WHAT YOU WILL DO: Set out exactly, and with nothing added, the line containing "open notebook [233,29,474,203]." and every line after it through the final line of the data.

*** Opening of WORKING DATA ***

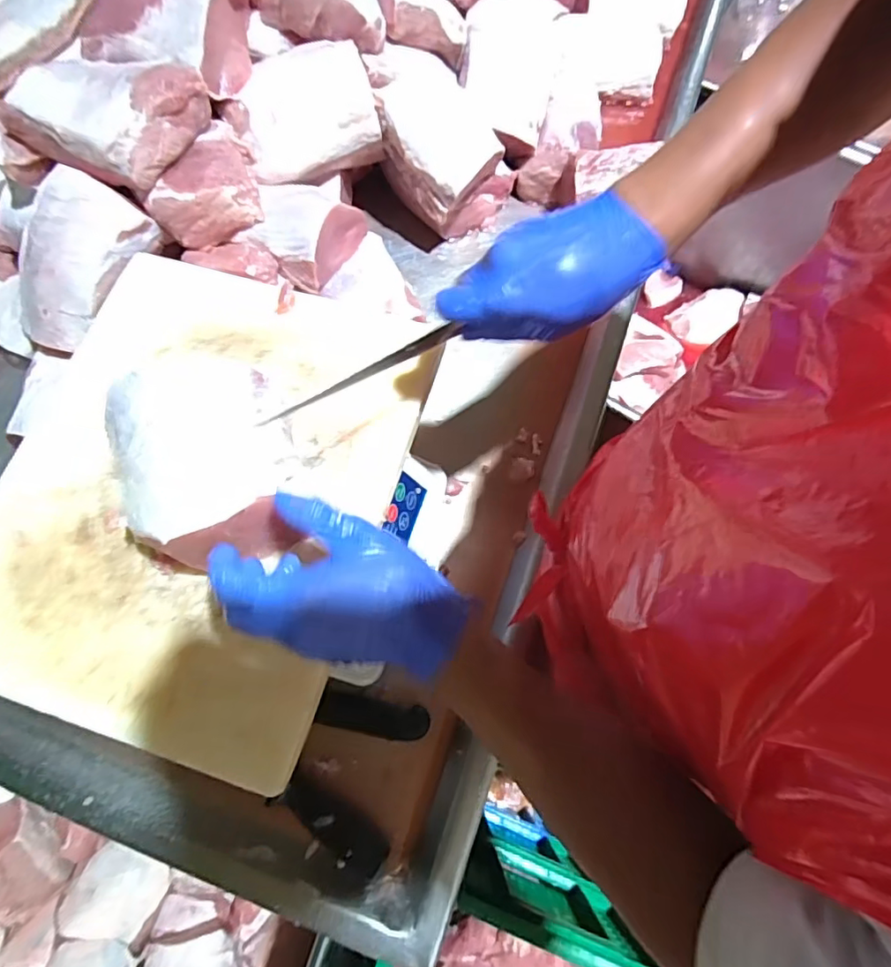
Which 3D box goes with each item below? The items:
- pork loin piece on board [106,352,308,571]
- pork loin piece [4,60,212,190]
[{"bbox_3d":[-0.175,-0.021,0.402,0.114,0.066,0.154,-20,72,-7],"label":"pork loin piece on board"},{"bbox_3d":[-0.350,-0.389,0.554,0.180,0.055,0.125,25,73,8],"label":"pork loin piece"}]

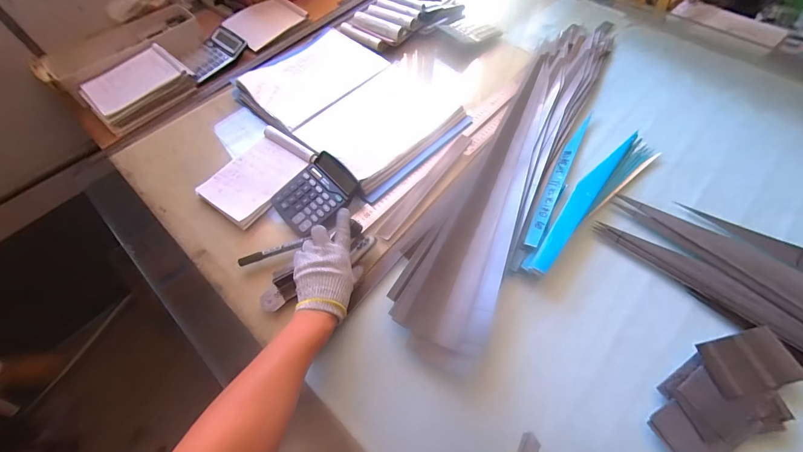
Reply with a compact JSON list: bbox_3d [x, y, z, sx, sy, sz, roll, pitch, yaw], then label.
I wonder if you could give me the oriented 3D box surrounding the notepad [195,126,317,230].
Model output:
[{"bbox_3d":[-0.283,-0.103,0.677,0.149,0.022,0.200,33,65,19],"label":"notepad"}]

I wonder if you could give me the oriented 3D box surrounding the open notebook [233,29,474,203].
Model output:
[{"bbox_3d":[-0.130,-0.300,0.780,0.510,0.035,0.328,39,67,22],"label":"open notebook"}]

*** Close of WORKING DATA ***

RESULT OF THE EXERCISE:
I wonder if you could give me the oriented 3D box surrounding the open notebook [233,29,474,203].
Model output:
[{"bbox_3d":[-0.130,-0.300,0.780,0.510,0.035,0.328,39,67,22],"label":"open notebook"}]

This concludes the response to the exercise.